WHO、ガザ北部で「子供が餓死している」 現地視察の結果を報告

世界保健機関(WHO)のテドロス・アダノム・ゲブレイエスス事務局長は4日、イスラエルとイスラム組織ハマスの戦闘が続くパレスチナ自治区ガザ地区で、子供たちが餓死していると述べた。

WHOのチームは先週末、ガザ地区北部のアル・アウダ病院とカマル・アドワン病院を訪れた。テドロス事務局長によると、昨年10月初旬以来の視察だという。

テドロス氏は今回の視察での「ぞっとする調査結果」を

した。

それによると、食料不足により子供10人が死亡するなど、「深刻なレベルの栄養失調」が見られた。また、複数の病院が破壊されていたという。

ハマス運営のガザ保健省は3日、カマル・アドワン病院で少なくとも子供15人が栄養失調と脱水症状で死亡したと発表した。

ガザ地区南部ラファの病院では3日、子供1人が死亡したと、 パレスチナ自治政府の通信社WAFAが4日に伝えた。

「ぞっとする調査結果」

テドロス氏は、アル・アウダ病院とカマル・アドワン病院の視察で、「深刻なレベルの栄養失調や子供の餓死、燃料・食料・医療品の深刻な不足、破壊された病院の建物」が確認されたと報告した。同地区北部では推定3万人が食料やきれいな水がほとんどない中で暮らしている。

「食料不足により子供10人が死亡した」と、テドロス氏は投稿した。

WHOは「ガザ北部への定期的なアクセスを確保しようとしているものの」、前回から数カ月たっての訪問となったと、テドロス氏は述べた。

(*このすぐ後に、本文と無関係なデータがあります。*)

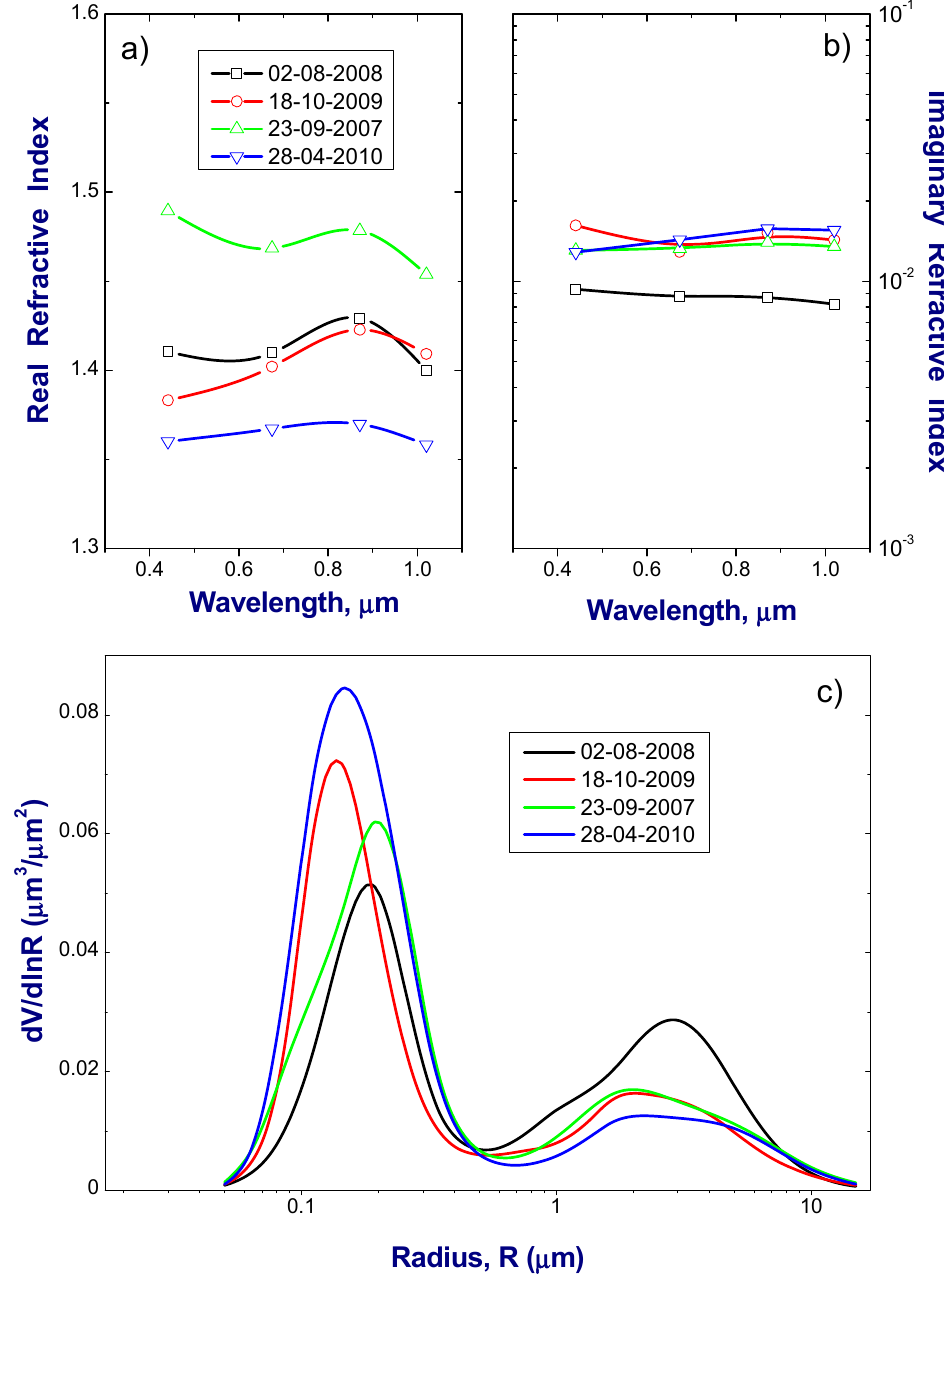
Figure 2. The real ( a ) and imaginary ( b ) parts of the complex reflective index and volume size distribution ( c ) from the AERONET aerosol retrieval for the selected four days. These aerosol microphysical properties are considered as “true” microphysical properties in our sensitivity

また、「アル・アウダ病院の状況は特にひどく、建物の一つが破壊されている」と付け加えた。

飢餓は「ほぼ避けられない」

国連の人道問題調整事務所(OCHA)の高官は先週、ガザ地区での飢餓は「ほぼ避けられない」と警告していた。

この高官によると、同地区全体で少なくとも57万6000人(人口の4分の1)が壊滅的なレベルの食料不足に直面し、北部では2歳未満の子供の6人に1人が急性栄養失調に苦しんでいる。

国連児童基金(ユニセフ)の中東・北アフリカ地域事務所代表のアデル・ホドル氏は、「栄養不良がガザ地区を襲い子供が亡くなるという、我々が恐れていたことが現実に起きている」とした。

「このような痛ましく悲惨な死は、人為的なものであり、予測可能であり、十分に防ぐことができる」と、ホドル氏は3日の声明で述べた。

ハマスは昨年10月7日にイスラエル南部を奇襲し、約1200人を殺害、253人をガザ地区へ連れ去った。イスラエルは報復としてガザ地区への大規模な空爆と地上作戦を開始した。

ハマス運営のガザ保健省によると、同地区ではこれまでに女性と子供を中心に3万500人以上が殺害された。